Initially, the project was to be commissioned in December 2019, but it missed the target date, and an extension of 12 months was granted, which the contractor again failed to meet in December last year after UEGCL raised concerns about quality issues and more defects.

Fred Muhumuza, an economist, said the government, which funded 15 percent of the project’s cost, while 85 percent is funded by the Exim Bank of China, is in no hurry to commission Karuma because the country currently has a surplus of electricity.

Amid the delays, Dr Muhumuza said the Karuma contractor is feeling the pinch of several postponements, which have seen the project whose construction period was initially five years, now running into eight years, as the government lays blame for the delays on Sinohydro.

Muhumuza added that without creating sufficient demand and consumption for power, the 600MW that will be generated from Karuma will be excess capacity, moreover at a time when consumers are going for cheaper and more available off grid energy options such as solar.

According to the latest National Household Survey 2019/2020 released in June, Uganda faces a hydropower dilemma as generation capacity increases, yet more people are opting for solar power as opposed to hydro and grid connections.

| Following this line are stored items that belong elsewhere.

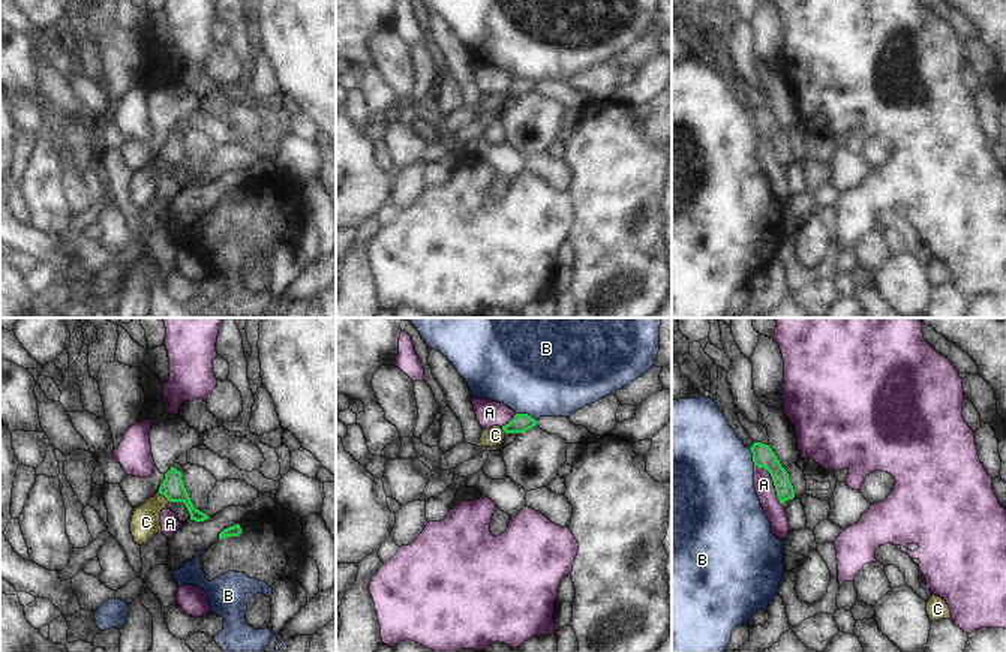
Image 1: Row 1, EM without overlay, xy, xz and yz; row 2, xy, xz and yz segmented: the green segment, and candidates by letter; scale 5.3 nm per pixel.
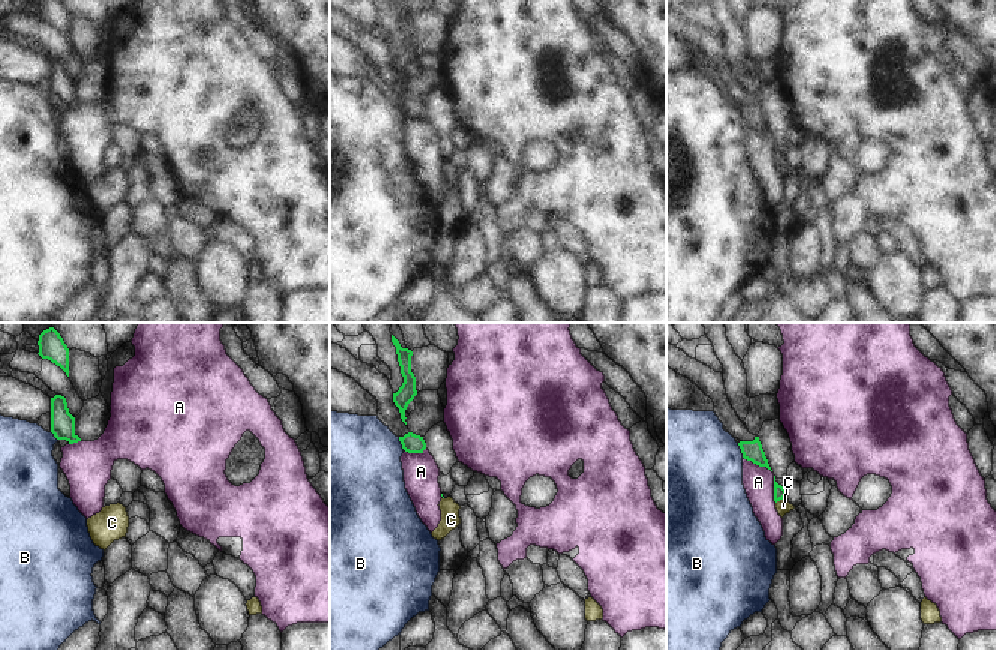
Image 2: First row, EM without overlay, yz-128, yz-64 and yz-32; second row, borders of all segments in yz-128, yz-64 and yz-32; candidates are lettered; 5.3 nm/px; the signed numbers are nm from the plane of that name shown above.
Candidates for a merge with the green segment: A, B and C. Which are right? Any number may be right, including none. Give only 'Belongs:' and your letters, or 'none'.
Belongs: C

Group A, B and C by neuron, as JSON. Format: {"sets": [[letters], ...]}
{"sets": [["A"], ["B"], ["C"]]}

The survey said solar connections increased from 18 percent in 2017 to 38 percent in June 2020, while during the same period, grid connections dropped to 19 percent last year, down from 22 percent three years back.

Meanwhile, only two of the three power transmission lines that needed to be upgraded to evacuate the high voltage electricity from Karuma are complete, with a third line expected to be completed later this year, officials said.